Sinto as lágrimas rolarem por meu rosto, cara eu não acredito que estou passando por isso. Na mesma hora vou para a casa de meus sogros, preciso ver a mãe de Luan a mesma deve está arrasada nesse momento. Deixo as meninas e vou até o local, os seguranças de meu sogro estão no portão, avisto até pessoas que nunca vi na vida. Tento entrar mas sou barrada por um cara que eu não conheço, mas logo Digão me manda entrar e diz que sou mulher de Luan. Entro na casa, do portão já dá para escutar os gritos de minha sogra, impossível não chorar, ela lutou tanto para isso não acontecer e infelizmente aconteceu. Passo pela varanda e meu sogro está sentindo em sua poltrona de cabeça baixa, não digo nada. Passo por ele e vou direto para minha sogra que quando me mer vem correndo me abraçar.

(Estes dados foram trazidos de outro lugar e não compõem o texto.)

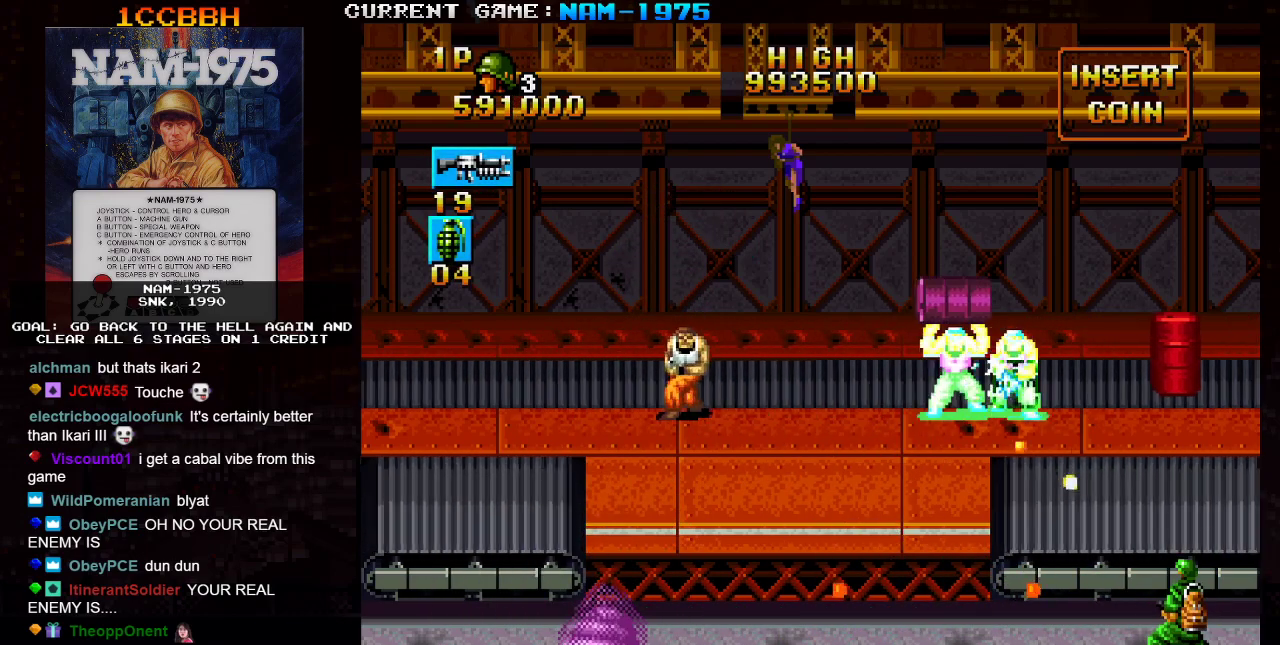
{"buttons": ["SQUARE"], "left_stick": "center", "events": [[117, "left_stick", "center"], [317, "left_stick", "right"], [417, "left_stick", "center"]]}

— Meu filho Laura, está preso. O quanto que eu falei pra ele não entrar pra essa vida, e agora ele está lá, meu menino. Sozinho. - fala descontrola
Tento acalmar a mesma a todo custo, meu sogro entra com um copo com água e entrega em sua mão, mas minha sogra não aceita e jogo a água no rosto dele e quebra o copo no chão.
— Eu não quero água, quero o meu filho. Da o seu jeito e traga o meu menino de volta.- fala e sai da sala me puxando para o quarto.
Meu sogro fica parado no centro da sala sem reação. Entramos no antigo quarto de Luan, sentamos na cama, e minha sogra segura minha mão.
— Laura, por favor não abandona o meu menino. Minha única esperança para a mudança do meu filho é você. Eu sei que é difícil, ter um sogra como meu marido, mas pensa em mim minha filha, pensa em mim. Uma mãe que só quer ver seu filho bem.- fala e me abraça apertado.
Ficamos abraçadas por alguns minutos, descido ir embora e deixar dona Alice descansar um pouco, a mesma insistiu para que eu dormisse em sua casa mas preferi dormir em casa mesmo, vou pelas ruas de cabeça baixa. Chego em meu portão, olho e minhas irmãs não estão mais no portão então vou direto para casa, não quero encomodar ninguém, entro e vou direto para o banheiro, tomo banho e vou para cama, não tenho fome então prefiro dormir assim mesmo. Quem sabe amanhã não seja um dia melhor.